As described above, the sewage flowing function is made smoother. Further labor saving in construction. Further cost reduction in production. "Invert block for manhole and its assembling method" that can solve the three main problems of

[Brief description of drawings]

FIG. 1 is a plan view showing all inflow zones α and θ1, θ2, θ3, δ, etc. of an inflow pipe to a manhole.

FIG. 2 is a front view of FIG. 1 (viewed from the outflow side).

FIG. 3 is a plan view in which B1 and A are combined.

FIG. 4 is a plan view in which B2 and A are combined.

FIG. 5 is a plan view in which B3 and A are combined.

FIG. 6 is a plan view in which B4 and A are combined.

FIG. 7 is a perspective view of FIG. 4 (combining B2 and A).

FIG. 8 is a perspective view of FIG. 6 (combining B4 and A). All the following figures are shown in a plan view, and the upper side is the sewage inflow side.

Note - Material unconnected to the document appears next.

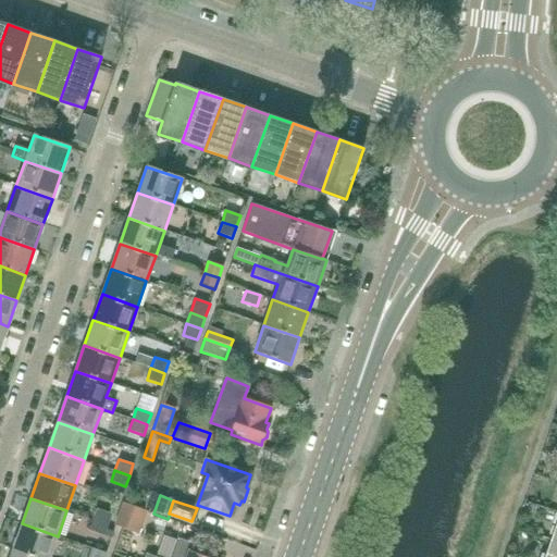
[(147,511),(127,505),(123,503),(119,515),(143,522),(147,511)]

FIG. 9 For midpoint of pipe.

FIG. 10 For the confluence of pipes. (A) Combination use of B1 and B2. (B) Combined use of B3 and B4.

FIG. 11 for the inflection point of a tube. (A) Combined use of A and B4 (b) Combined use of B3 and A.

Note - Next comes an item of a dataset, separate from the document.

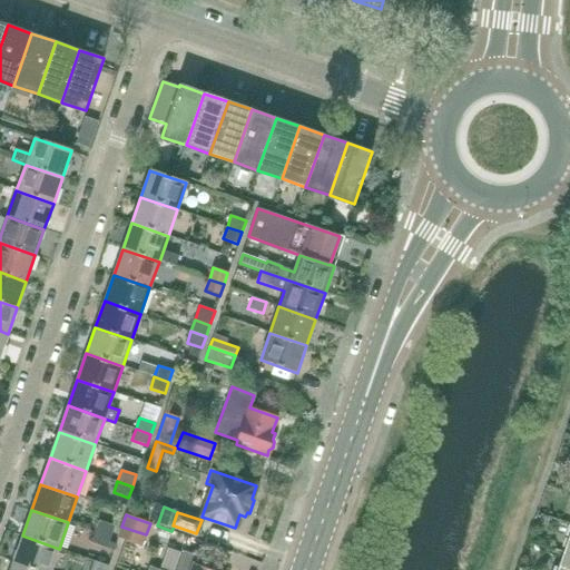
[(96,532),(110,538),(115,526),(99,520),(96,532)]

FIG. 12 For the confluence of pipes. (A) Combination use of B1 and B4. (B) Combined use of B3 and B2.

[Explanation of symbols]

A Single-flow block B Combined blocks B1 For left narrow angle B2 For right narrow angle B3 For left wide angle B4 For right wide angle 1, 21, 22, 23, 24, 31, 32, 33, 34
Headwater dam body 4 Body (cylindrical body that constitutes the lower part) 5 Straightening groove (corresponding to the tail end of the headrace and has a semi-circular shape) 6 Inflow groove (upstream part of straight water drop) 7 Outflow groove ( Downstream of the straight channel 8 Clearance 9 Inlet pipe opening (hole in the body) 10 Outlet pipe opening (hole in the body) 11 Bottom plate ↓ Outflow direction G Center K Shaded area α Total inflow zone δ Overlapping zone θ1 B1, B2 inflow zone for narrow angle θ2 B3, B4 inflow zone for wide angle θ3 midpoint inflow zone

Claims (4)

[Claims] 1. The merging block (B1) occupies the left half of the circle in the plan view of the skeleton (4) over the entire circumference of the allowance (8), and the other merging block or single merging block (A). ) Is provided with a substantially quadrant groove so that a substantially semi-circular groove can be formed. Receives inflowing sewage from zone (-θ1) and outflow groove (7)
An invert block for a manhole, characterized in that it has a headrace channel {(21) and a concave groove portion formed by a pair of headstock bodies (31)}. The confluence block (B2) is
Since it is a symmetric form of (B1), it is included in this section. 2. The typhoon block (B3) occupies the left half of the circle in the plan view of the skeleton (4) over the entire circumference of the allowance (8), and another merging block or single-flow block ( The straight part is provided with a quadrant groove so that when combined with A) a substantially semi-circular groove can be formed. It is characterized by having a water conduit {(23) and a concave groove formed by a pair of dike bodies (33)} that receives the inflowing sewage from the zone (-θ2) and flows into the outflow groove (7). Invert block for manhole. The confluence block (B4) is
Since it is a symmetrical form of (B3), it is included in this section. 3. A combination of inverts in a manhole is a single flow block (A) and a confluence block {(B1).
To (B4)}, one invert assembling method for a manhole, characterized in that 4. A combination of inverts in a manhole is one selected from confluence blocks {(B1) to (B4)} and a combination of inversion blocks {(B1) to (B1).
4)}, which is different from the above and is another one that can be combined.